*Required actions*
A. Answer these questions using the text on the history of Delhi:
(i) During which years did the Tomara dynasty and Chauhan rule Delhi?
(ii) Whom did Babur defeat at the first Battle of Panipat?
(iii) Which Mughal emperor built the walled city of Shahjahanabad?
B. For each statement, say whether the text on the history of Delhi supports it. Quote the words that decide each one.
(i) The Delhi Sultanate was made up of five successive dynasties.
(ii) The Marathas held Delhi until 1857.
(iii) Nader Shah sacked and looted Delhi.
C. List every individual person named in the text on the history of Delhi.

*Selected excerpt*
Delhi has a long history, and has been an important political centre of India as the capital of several empires. Earliest coverage of Delhi's history is in the onset of the Tomar's kingdom in the 8th century.  It is considered to be a city built, destroyed and rebuilt several times, as outsiders who successfully invaded the Indian subcontinent would ransack the existing capital city in Delhi, and those who came to conquer and stay would be so impressed by the city's strategic location as to make it their capital and rebuild it in their own way.

In the medieval era, Delhi was ruled by the Tomara dynasty and Chauhan from 736 to 1193. The Delhi Sultanate is the name given for a series of five successive dynasties, which remained as a dominant power of Indian subcontinent with Delhi as their capital.

During Sultanate period, the city became a center for culture. The Delhi Sultanate came to an end in 1526, when Babur defeated the forces of the last Lodi sultan, Ibrahim Lodi at the first Battle of Panipat, and formed the Mughal Empire.

The Mughals ruled the area for three centuries. During the 16th century, the city declined as the Mughal capital was shifted. The fifth Mughal Emperor Shah Jahan built the walled city of Shahjahanabad within Delhi, and its landmarks, the Red Fort and Jama Masjid. His reign would be considered the zenith of the empire. After the death of his successor Aurangzeb, the Mughal Empire was plagued by a series of revolts. They lost major portions to the Marathas, Sikhs and many governors of erstwhile Mughal provinces like Bengal, Awadh and Hyderabad. Delhi was sacked and looted by Nader Shah. The Jats captured many important towns of Mughal heartland south of Delhi.  The Marathas captured Delhi in the battle of Delhi in 1757 and continued to control it until 1803  when they were defeated by the British during the second Anglo-Maratha War. In 1803, Delhi was captured by the British East India Company.

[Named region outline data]
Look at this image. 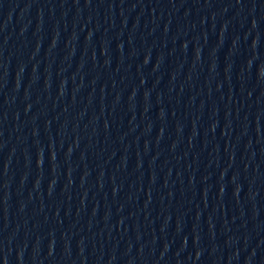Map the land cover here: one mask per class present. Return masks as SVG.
Listing matches in <instances>:
<instances>
[{"label":"water","instance_id":"1","mask_svg":"<svg viewBox=\"0 0 264 264\" xmlns=\"http://www.w3.org/2000/svg\"><path fill=\"white\" fill-rule=\"evenodd\" d=\"M0 264H264V0H0Z\"/></svg>","mask_w":264,"mask_h":264}]
</instances>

*Expected answers*
A.
(i) From 736 to 1193.
(ii) Ibrahim Lodi, the last Lodi sultan.
(iii) Shah Jahan, the fifth Mughal Emperor.

B.
(i) Yes: "a series of five successive dynasties"
(ii) No: "continued to control it until 1803"
(iii) Yes: "Delhi was sacked and looted by Nader Shah."

C. Babur, Ibrahim Lodi, Shah Jahan, Aurangzeb, Nader Shah